The new year opens with controversy, as Ayad Akhtar’s Pulitzer- and Tony-winning Disgraced (Jan. 25-Feb. 12) addresses the timely issues of assimilated cultures. Ain’t Misbehavin’ (March 1-26) offers the pleasures of Tin Pan Alley composer Fats Waller. Memories of adolescence and incest key Paula Vogel’s 1998 Pulitzer-winning How I Learned to Drive (April 5-23), a co-production with Cleveland Playhouse. And capping the season is Ira Levin’s enjoyable puzzler Deathtrap (May 10-28).
A Jill Of All Trades
“Bob handles the plays, and I handle the spreadsheets.” With characteristic succinctness, this is how new Syracuse Stage managing director Jill A. Anderson describes the division of labor between her and the new artistic director Robert Hupp.
Amid the attention given the departure of previous artistic director Timothy Bond for Seattle, less notice was given to his managing director in those years, Jeffrey Woodward, who left in July 2015 for the Dallas Theater Center. The area’s premiere cultural institution thus launches its 44th season with fresh faces at the top.
In the earlier years of Syracuse Stage, the two people leading the company were described as the artistic director and the producing director. The semantic signal of Anderson as managing director is an expansion of her responsibilities, even to the purchase of paper products for the toilets.
At the center of that responsibility is supporting the artistic integrity of Syracuse Stage and its commitment to enriching the lives of people in the community. One of Anderson’s early tasks was to determine how one performance of the upcoming big holiday show Mary Poppins could be refitted for an audience filled with autistic children.
Managing an artistic enterprise calls for much more than accounting skills. Anderson began her life in the theater with the Mixed Blood Theatre company in Minneapolis. A Wisconsin native for whom allusions to the Green Bay Packers come readily, Anderson began her education at the University of Minnesota and completed her undergraduate degree at the University of Connecticut. Eventually she moved to Connecticut’s Eugene O’Neill Theatre Center, her last stop before Syracuse. She is also a member of the Actors’ Equity Association, a nod to the artistic side of her professional equation.
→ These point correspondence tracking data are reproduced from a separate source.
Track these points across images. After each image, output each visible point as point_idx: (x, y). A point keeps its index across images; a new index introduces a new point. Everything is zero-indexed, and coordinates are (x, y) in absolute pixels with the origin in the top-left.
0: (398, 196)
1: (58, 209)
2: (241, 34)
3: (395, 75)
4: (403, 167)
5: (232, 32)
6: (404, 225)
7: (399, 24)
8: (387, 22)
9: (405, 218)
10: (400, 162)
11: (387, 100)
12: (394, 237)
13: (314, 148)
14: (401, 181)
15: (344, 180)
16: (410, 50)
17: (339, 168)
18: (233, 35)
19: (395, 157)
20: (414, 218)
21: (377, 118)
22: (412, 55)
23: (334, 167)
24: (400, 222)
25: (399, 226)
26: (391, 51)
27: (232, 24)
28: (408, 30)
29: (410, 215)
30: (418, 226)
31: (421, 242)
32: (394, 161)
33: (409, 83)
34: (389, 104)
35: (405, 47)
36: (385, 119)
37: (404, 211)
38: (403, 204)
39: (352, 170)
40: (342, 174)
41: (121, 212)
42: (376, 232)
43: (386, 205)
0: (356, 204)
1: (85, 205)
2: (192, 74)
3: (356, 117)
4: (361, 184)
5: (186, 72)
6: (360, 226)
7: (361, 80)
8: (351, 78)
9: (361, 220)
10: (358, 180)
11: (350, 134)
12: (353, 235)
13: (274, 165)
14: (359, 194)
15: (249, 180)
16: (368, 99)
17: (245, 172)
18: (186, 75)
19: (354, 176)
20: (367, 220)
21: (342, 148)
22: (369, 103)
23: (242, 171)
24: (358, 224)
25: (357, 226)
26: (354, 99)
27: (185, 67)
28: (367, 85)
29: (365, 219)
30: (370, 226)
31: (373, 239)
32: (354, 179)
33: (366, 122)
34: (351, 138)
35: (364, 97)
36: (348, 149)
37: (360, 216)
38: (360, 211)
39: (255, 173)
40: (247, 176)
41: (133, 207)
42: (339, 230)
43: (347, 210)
After bearing the burden of a company’s finances, Anderson can still find pleasure in performance. She is especially fond of dark comedies, notably those of Sarah Ruhl, known here for The Clean House and In the Other Room (The Vibrator Play), and also of Rhode Island-based Adam Bock. Some of his works, including Swimming in the Shallows, Drunken City and The Receptionist, have been produced locally, but not yet at Syracuse Stage. Lest this sound too rarified, Anderson is quick to speak of eclectic tastes. She swoons to remember Oscar Hammerstein II’s lyrics for South Pacific.
Since arriving in Central New York, Jill Anderson and her husband Dave Anderson have embraced Syracuse’s urban revival scene. They live within hailing distance of downtown’s Dinosaur Bar-B-Que. Jill Anderson speaks fondly of the easy access to gorgeous rolling countryside. It was only a short hop for the two of them to go apple-picking recently.
Dave Anderson is an electric bass player who grew up in orchestra pits as his father was a cellist with different symphony orchestras. He continues to work remotely for the Upton Bass String Instrument Company of Mystic, Conn., and looks forward to renewing his skiing habit on local slopes.